### WORK INSTRUCTIONS
Write out everything in the records exactly, apart from the pictures.

### SUPPLIED INFORMATION
★ ★ ★
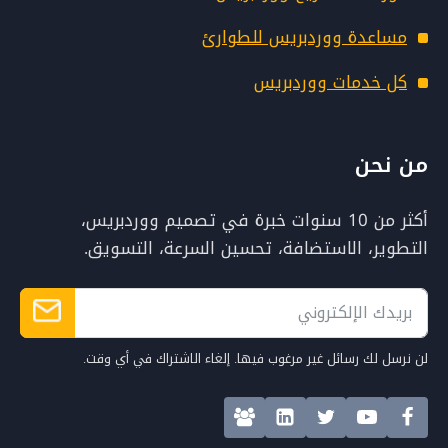
مساعدة ووردبريس للطوارئ
كل خدمات ووردبريس
من نحن
أكثر من 10 سنوات خبرة في تصميم ووردبريس،
التطوير، الاستضافة، تحسين السرعة، التسويق.
لن نرسل لك رسائل غير مرغوب فيها. إلغاء الاشتراك في أي وقت.
Alternative:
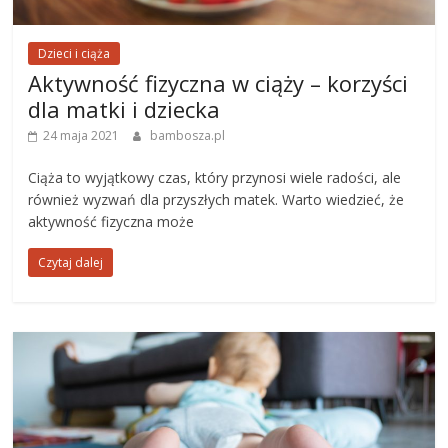
Dzieci i ciąża
Aktywność fizyczna w ciąży – korzyści
dla matki i dziecka
24 maja 2021
bambosza.pl
Ciąża to wyjątkowy czas, który przynosi wiele radości, ale
również wyzwań dla przyszłych matek. Warto wiedzieć, że
aktywność fizyczna może
Czytaj dalej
★ ★ ★
### RESULT FOR THIS EXERCISE
مساعدة ووردبريس للطوارئ
كل خدمات ووردبريس
من نحن
أكثر من 10 سنوات خبرة في تصميم ووردبريس،
التطوير، الاستضافة، تحسين السرعة، التسويق.
لن نرسل لك رسائل غير مرغوب فيها. إلغاء الاشتراك في أي وقت.
Alternative:
Dzieci i ciąża
Aktywność fizyczna w ciąży – korzyści
dla matki i dziecka
24 maja 2021
bambosza.pl
Ciąża to wyjątkowy czas, który przynosi wiele radości, ale
również wyzwań dla przyszłych matek. Warto wiedzieć, że
aktywność fizyczna może
Czytaj dalej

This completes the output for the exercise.